Meaning: -The Concept of Monopolistic competition was introduced by E.H Chamberlin in his book “Theory of Monopolistic competition” Monopolistic competition refers to a market structure, in which a large number of firms sell a differentiated product. “The competition is keen among many firms making or producing very similar products.” Thus, Monopolistic competition refers to the competition among large number of sellers producing close but not perfect substitutes to each other. There exists competition among large number of sellers. At the same time, they have some degree of Monopoly power in the market, as they sell differentiated product.
Features of Monopolistic competition are
1. Large number of sellers: - There are many sellers or firms in a monopolistic competition. A single seller is not large enough to influence the market. Each one may, to a certain extent, follow an independent price and output policy without disturbing others.
2. Product Differentiation: - Product is differentiated in monopolistic competition. Products differ from each other in many ways. Product differentiation can be take place in the form of brand name and trade mark. Products may be differentiated in terms of colour, size, design, taste, etc.
3. Close substitutes: - Even though the products are differentiated, they are very close substitutes. For example, as far as brands are concerned, there are many close substitutes for products like soaps and garments. However they are not perfect substitutes as in perfect competition.

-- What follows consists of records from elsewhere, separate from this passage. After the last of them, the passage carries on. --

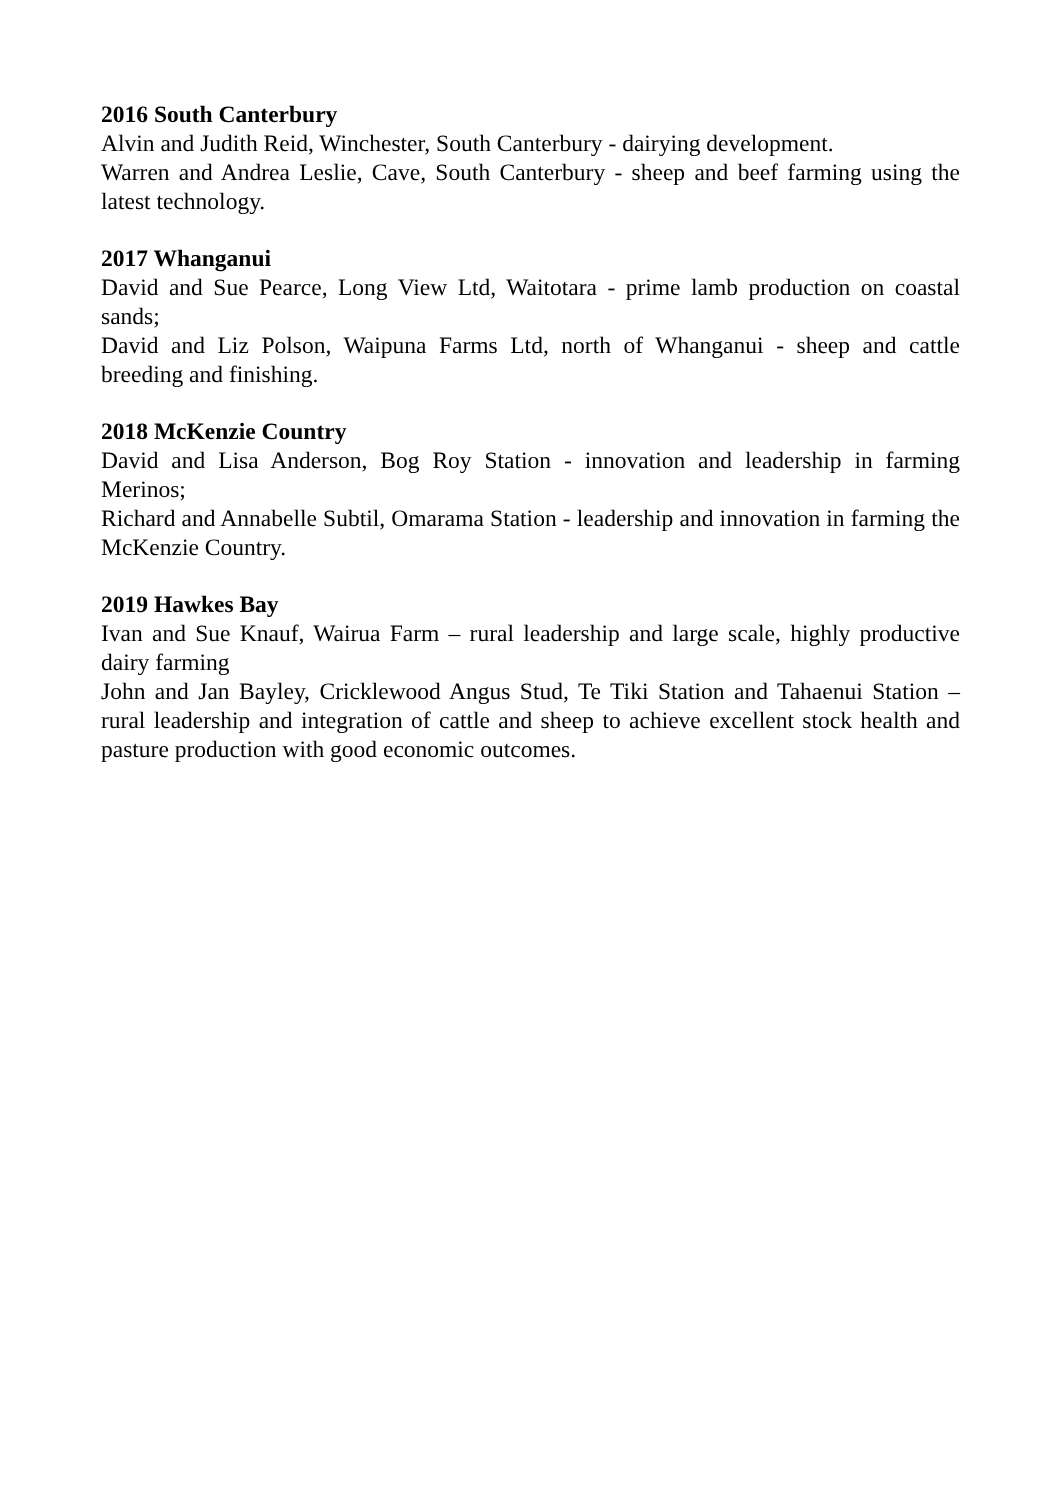2016 South Canterbury
Alvin and Judith Reid, Winchester, South Canterbury - dairying development.
Warren and Andrea Leslie, Cave, South Canterbury - sheep and beef farming using the latest technology.
2017 Whanganui
David and Sue Pearce, Long View Ltd, Waitotara - prime lamb production on coastal sands;
David and Liz Polson, Waipuna Farms Ltd, north of Whanganui - sheep and cattle breeding and finishing.
2018 McKenzie Country
David and Lisa Anderson, Bog Roy Station - innovation and leadership in farming Merinos;
Richard and Annabelle Subtil, Omarama Station - leadership and innovation in farming the McKenzie Country.
2019 Hawkes Bay
Ivan and Sue Knauf, Wairua Farm – rural leadership and large scale, highly productive dairy farming
John and Jan Bayley, Cricklewood Angus Stud, Te Tiki Station and Tahaenui Station – rural leadership and integration of cattle and sheep to achieve excellent stock health and pasture production with good economic outcomes.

4. Selling cost: - firms in a monopolistic competition promote sales by incurring selling cost. Selling cost includes all types of costs incurred to promote sales. Selling cost is usually incurred in the form of advertisement, exhibitions, gifts, free samples and so.
5. Freedom of Entry and Exit: - Another important feature of monopolistic competition is the freedom of entry and exists of firms. A firm is free to enter the market to produce which is a substitute for the existing products. There exist freedom of entry and exit of firms in the market.

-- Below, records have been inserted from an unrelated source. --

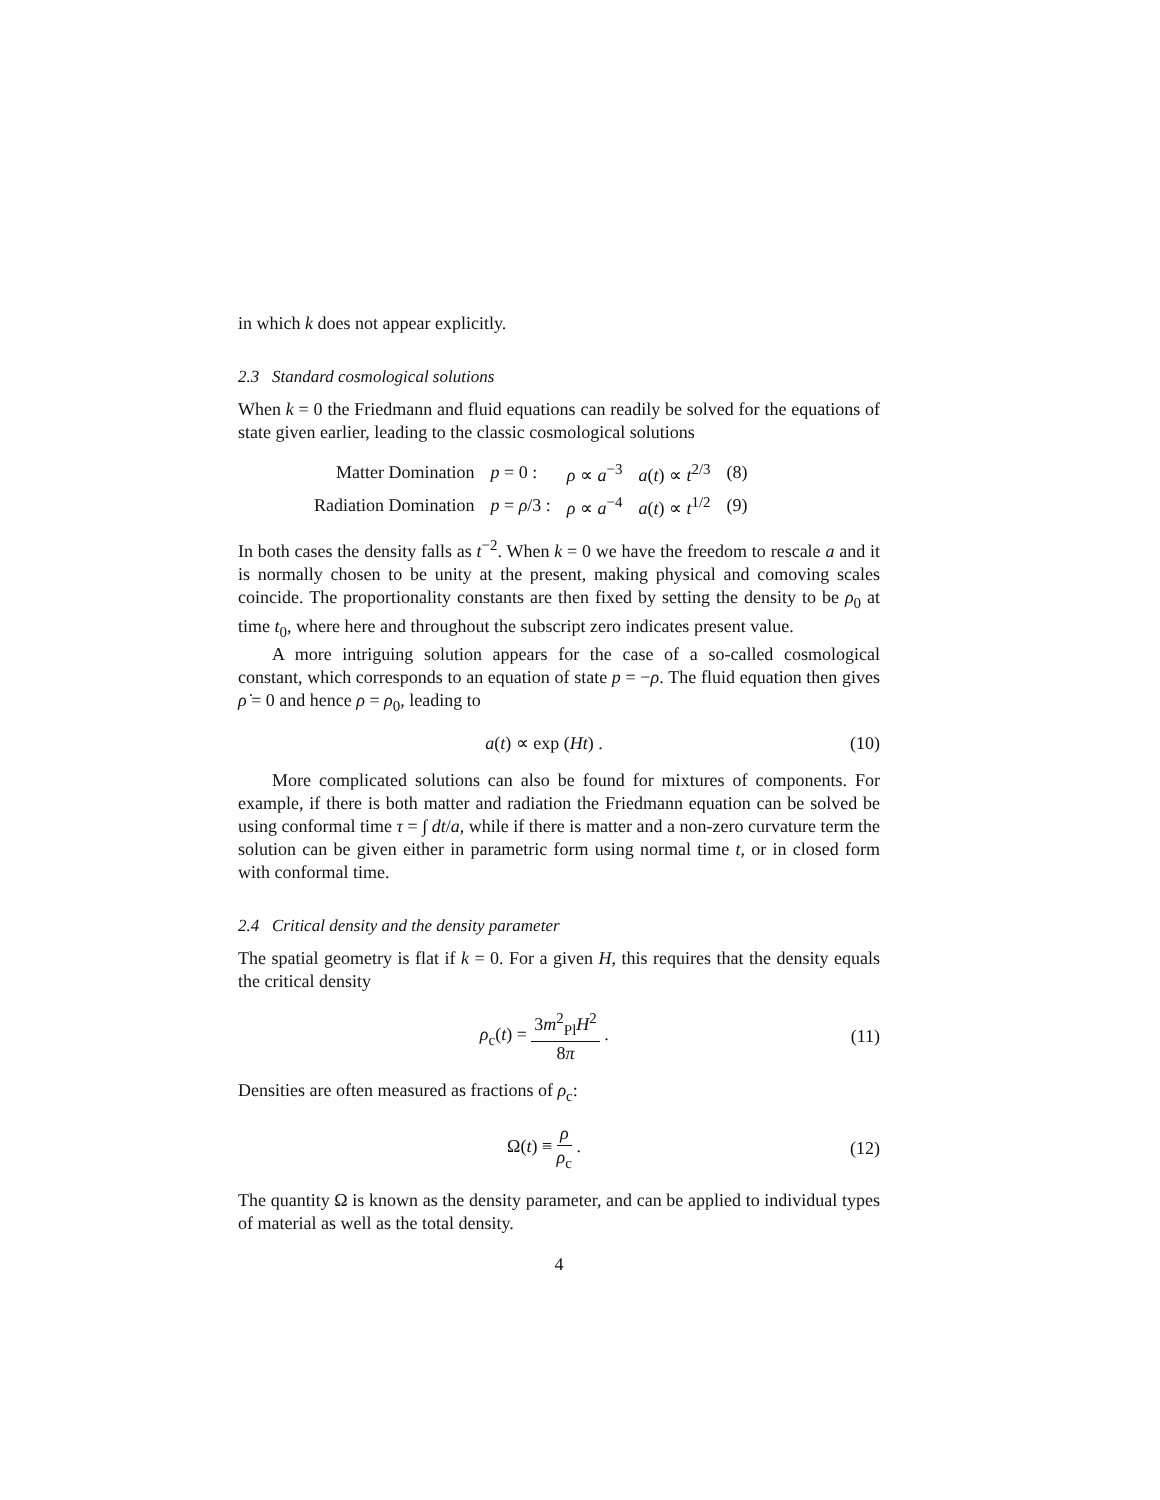in which k does not appear explicitly.
2.3 Standard cosmological solutions
When k = 0 the Friedmann and fluid equations can readily be solved for the equations of state given earlier, leading to the classic cosmological solutions
| Matter Domination | p = 0 : | ρ ∝ a<sup>−3</sup> | a ( t ) ∝ t<sup>2/3</sup> | (8) |
| Radiation Domination | p = ρ /3 : | ρ ∝ a<sup>−4</sup> | a ( t ) ∝ t<sup>1/2</sup> | (9) |
In both cases the density falls as t<sup>−2</sup>. When k = 0 we have the freedom to rescale a and it is normally chosen to be unity at the present, making physical and comoving scales coincide. The proportionality constants are then fixed by setting the density to be ρ<sub>0</sub> at time t<sub>0</sub>, where here and throughout the subscript zero indicates present value.
A more intriguing solution appears for the case of a so-called cosmological constant, which corresponds to an equation of state p = −ρ. The fluid equation then gives ρ̇ = 0 and hence ρ = ρ<sub>0</sub>, leading to
a(t) ∝ exp (Ht) . (10)
More complicated solutions can also be found for mixtures of components. For example, if there is both matter and radiation the Friedmann equation can be solved be using conformal time τ = ∫ dt/a, while if there is matter and a non-zero curvature term the solution can be given either in parametric form using normal time t, or in closed form with conformal time.
2.4 Critical density and the density parameter
The spatial geometry is flat if k = 0. For a given H, this requires that the density equals the critical density
ρ<sub>c</sub>(t) = 3m<sup>2</sup><sub>Pl</sub>H<sup>2</sup> 8π . (11)
Densities are often measured as fractions of ρ<sub>c</sub>:
Ω(t) ≡ ρ ρ<sub>c</sub> . (12)
The quantity Ω is known as the density parameter, and can be applied to individual types of material as well as the total density.
4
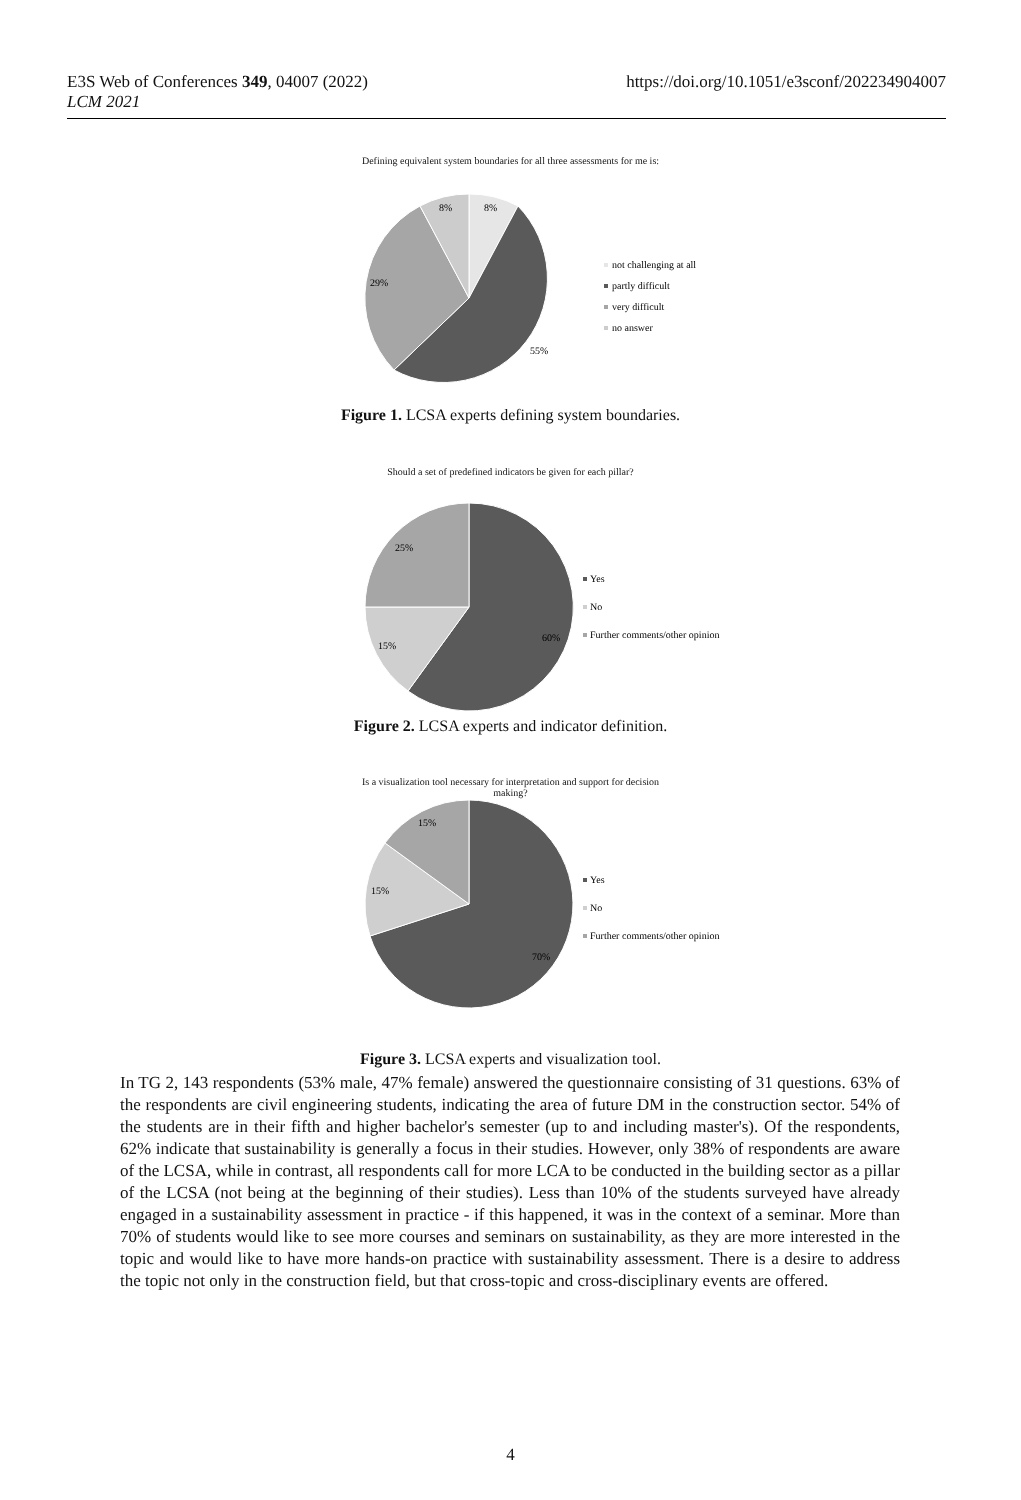E3S Web of Conferences 349, 04007 (2022)
LCM 2021
https://doi.org/10.1051/e3sconf/202234904007
Defining equivalent system boundaries for all three assessments for me is:
8%
8%
29%
55%
not challenging at all
partly difficult
very difficult
no answer
Figure 1. LCSA experts defining system boundaries.
Should a set of predefined indicators be given for each pillar?
25%
15%
60%
Yes
No
Further comments/other opinion
Figure 2. LCSA experts and indicator definition.
Is a visualization tool necessary for interpretation and support for decision
making?
15%
15%
70%
Yes
No
Further comments/other opinion
Figure 3. LCSA experts and visualization tool.
In TG 2, 143 respondents (53% male, 47% female) answered the questionnaire consisting of 31 questions. 63% of the respondents are civil engineering students, indicating the area of future DM in the construction sector. 54% of the students are in their fifth and higher bachelor's semester (up to and including master's). Of the respondents, 62% indicate that sustainability is generally a focus in their studies. However, only 38% of respondents are aware of the LCSA, while in contrast, all respondents call for more LCA to be conducted in the building sector as a pillar of the LCSA (not being at the beginning of their studies). Less than 10% of the students surveyed have already engaged in a sustainability assessment in practice - if this happened, it was in the context of a seminar. More than 70% of students would like to see more courses and seminars on sustainability, as they are more interested in the topic and would like to have more hands-on practice with sustainability assessment. There is a desire to address the topic not only in the construction field, but that cross-topic and cross-disciplinary events are offered.
4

6. Price Maker: - Under Monopolistic competition the firm is a price maker. The firm has some control over the price cue to product differentiation. Thus, there are price differentials between the firms producing close substitutes.

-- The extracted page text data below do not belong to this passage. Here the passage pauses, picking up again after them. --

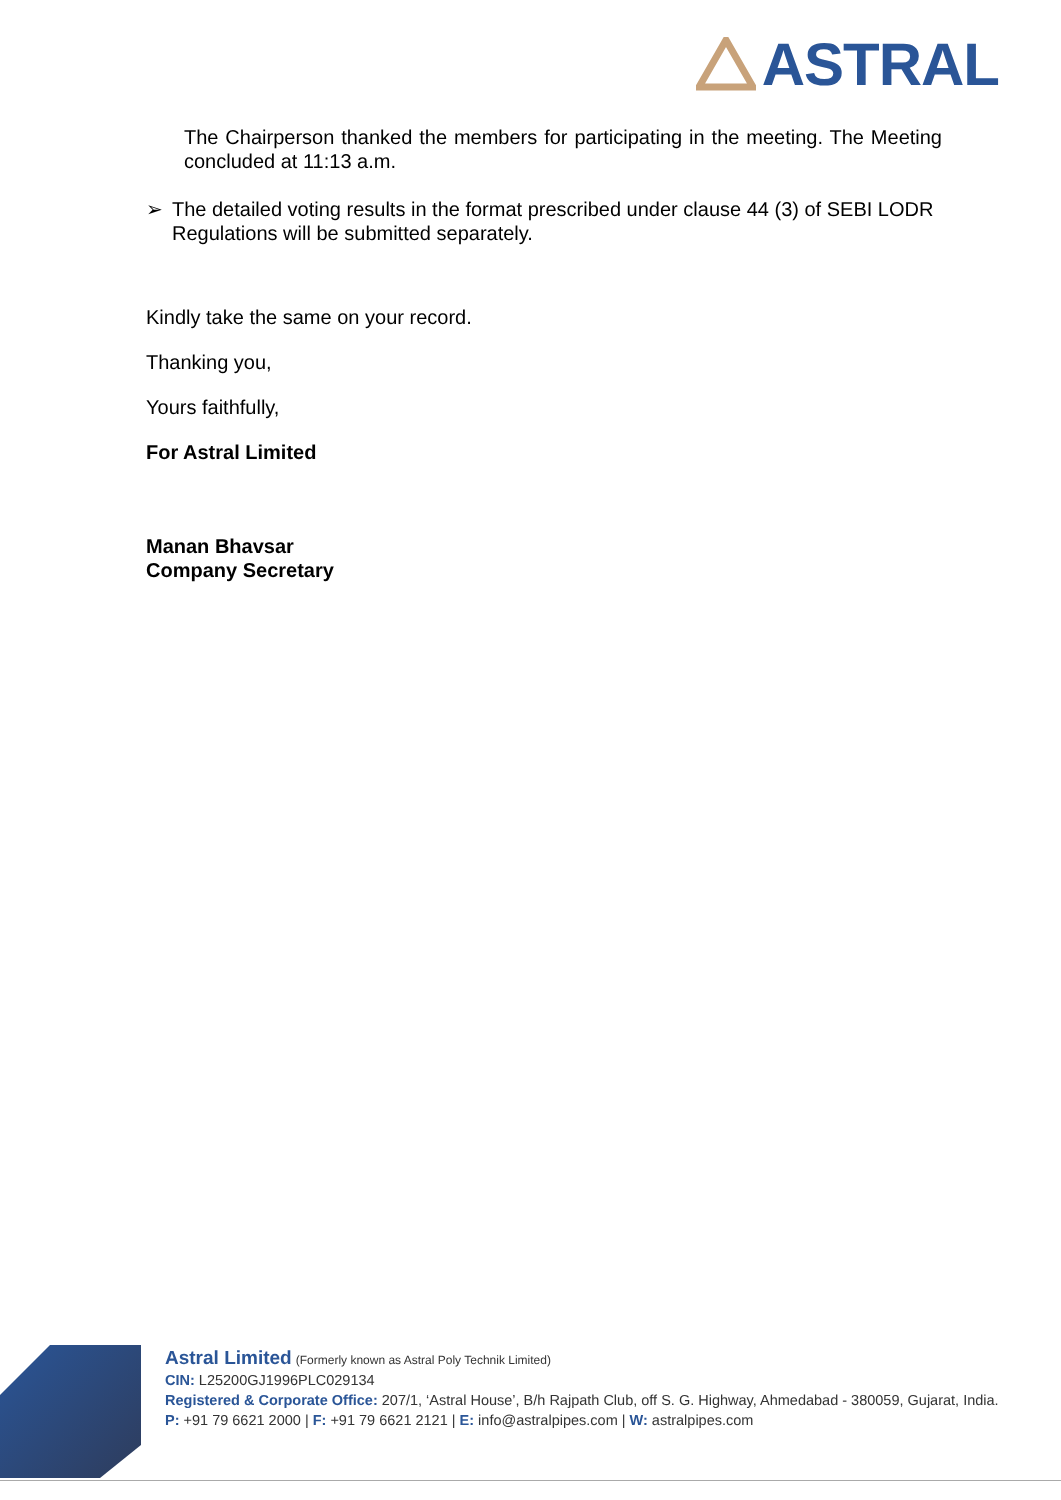ASTRAL
The Chairperson thanked the members for participating in the meeting. The Meeting concluded at 11:13 a.m.
➢ The detailed voting results in the format prescribed under clause 44 (3) of SEBI LODR Regulations will be submitted separately.
Kindly take the same on your record.
Thanking you,
Yours faithfully,
For Astral Limited
Manan Bhavsar
Company Secretary
Astral Limited (Formerly known as Astral Poly Technik Limited)
CIN: L25200GJ1996PLC029134
Registered & Corporate Office: 207/1, ‘Astral House’, B/h Rajpath Club, off S. G. Highway, Ahmedabad - 380059, Gujarat, India.
P: +91 79 6621 2000 | F: +91 79 6621 2121 | E: info@astralpipes.com | W: astralpipes.com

7. Nature of demand curve: - The demand curve for the products of each firm is downward sloping. This means that an individual firm can sell more by reducing the price.
8. Two dimensional competitions: - Under Monopolistic competition, the competition among the sellers take place in two dimensional.
i. Price competition: - Under Price competition the firms compete with each other by lowering the price of the product to take advantage of higher sales.
ii. Non Price competition: - Under Non price competition the firms compete with each other by making variation in the product or through selling cost. Through this each seller tries to capture the market.